Westphalian beef, potato and onion stew

Spanish Fricco, also spelled as Spanish frikko, is a stew of Westphalian cuisine in Germany. It is a hearty dish prepared primarily using diced beef, potatoes and onions, typically in a cream soup base prepared using butter and sour cream. Pork and lamb has also sometimes been traditionally used. A Frikko recipe is included in the Practical Cookbook first published by Henriette Davidis in 1845. The dish has sometimes been noted for having a relatively unappealing visual appearance when completed.

Spanish fricco is a traditional dish in Meschede, a town in the Hochsauerland district, in North Rhine-Westphalia, Germany.

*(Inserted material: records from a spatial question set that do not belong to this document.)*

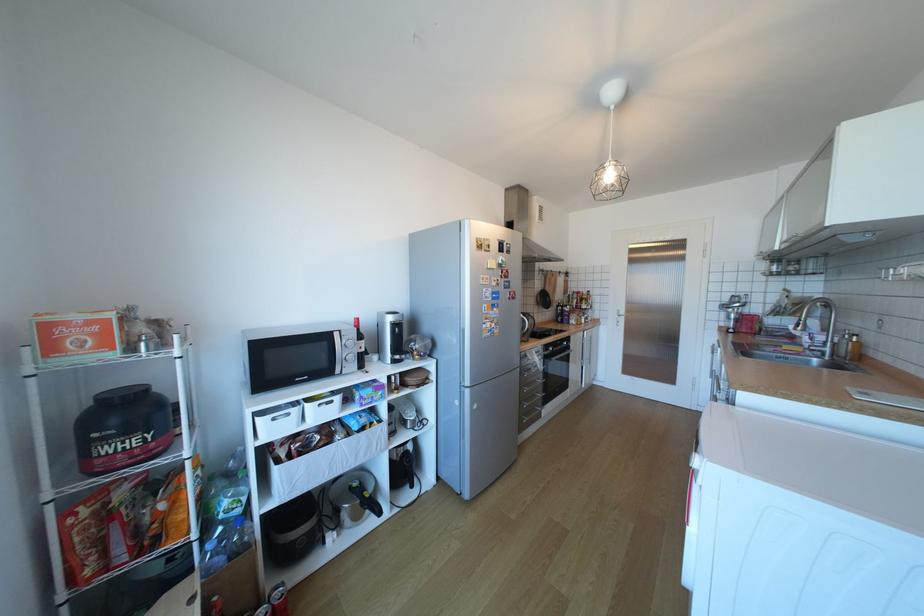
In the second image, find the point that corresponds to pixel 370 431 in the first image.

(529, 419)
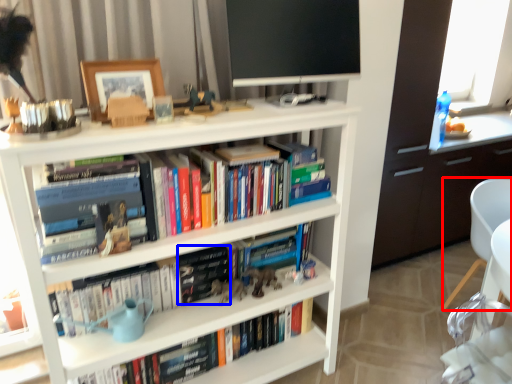
Question: Which of the following is the farthest to the observer, chair (highlighted by a red box) or paperback book (highlighted by a blue box)?

Choices:
 (A) chair
 (B) paperback book

Answer: (A)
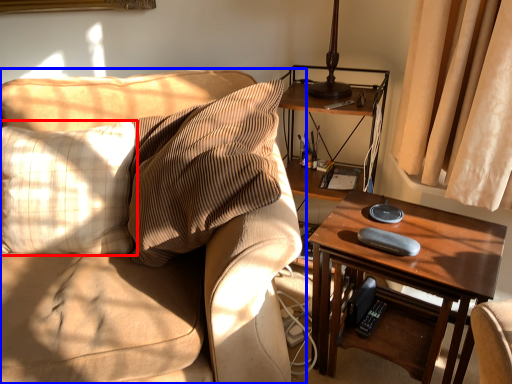
Question: Which point is further to the camera, pillow (highlighted by a red box) or studio couch (highlighted by a blue box)?

Choices:
 (A) pillow
 (B) studio couch

Answer: (A)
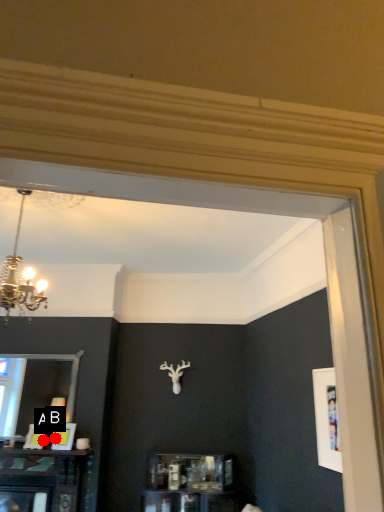
Question: Two points are circled on the image, labeled by A and B beside each circle. Among these points, which one is farthest from the camera?

Choices:
 (A) A is further
 (B) B is further

Answer: (B)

The town of Bad Sooden-Allendorf in the Werra-Meißner-Kreis in Hesse, Germany also claims Spanish fricco as a traditional dish and its people serve it annually for Thanksgiving and Heimatfest.

==Etymology==
A theory of the origin of the dish is based upon a takeover from the neighboring Spanish Netherlands. Alternatively, the adoption of a meal of the Spanish-inspired court of Jérôme Bonaparte, who ruled the Kingdom of Westphalia from 1807 to 1813, is assumed. Another theory holds that the name "fricco" was derived as a corruption of the word fricassee.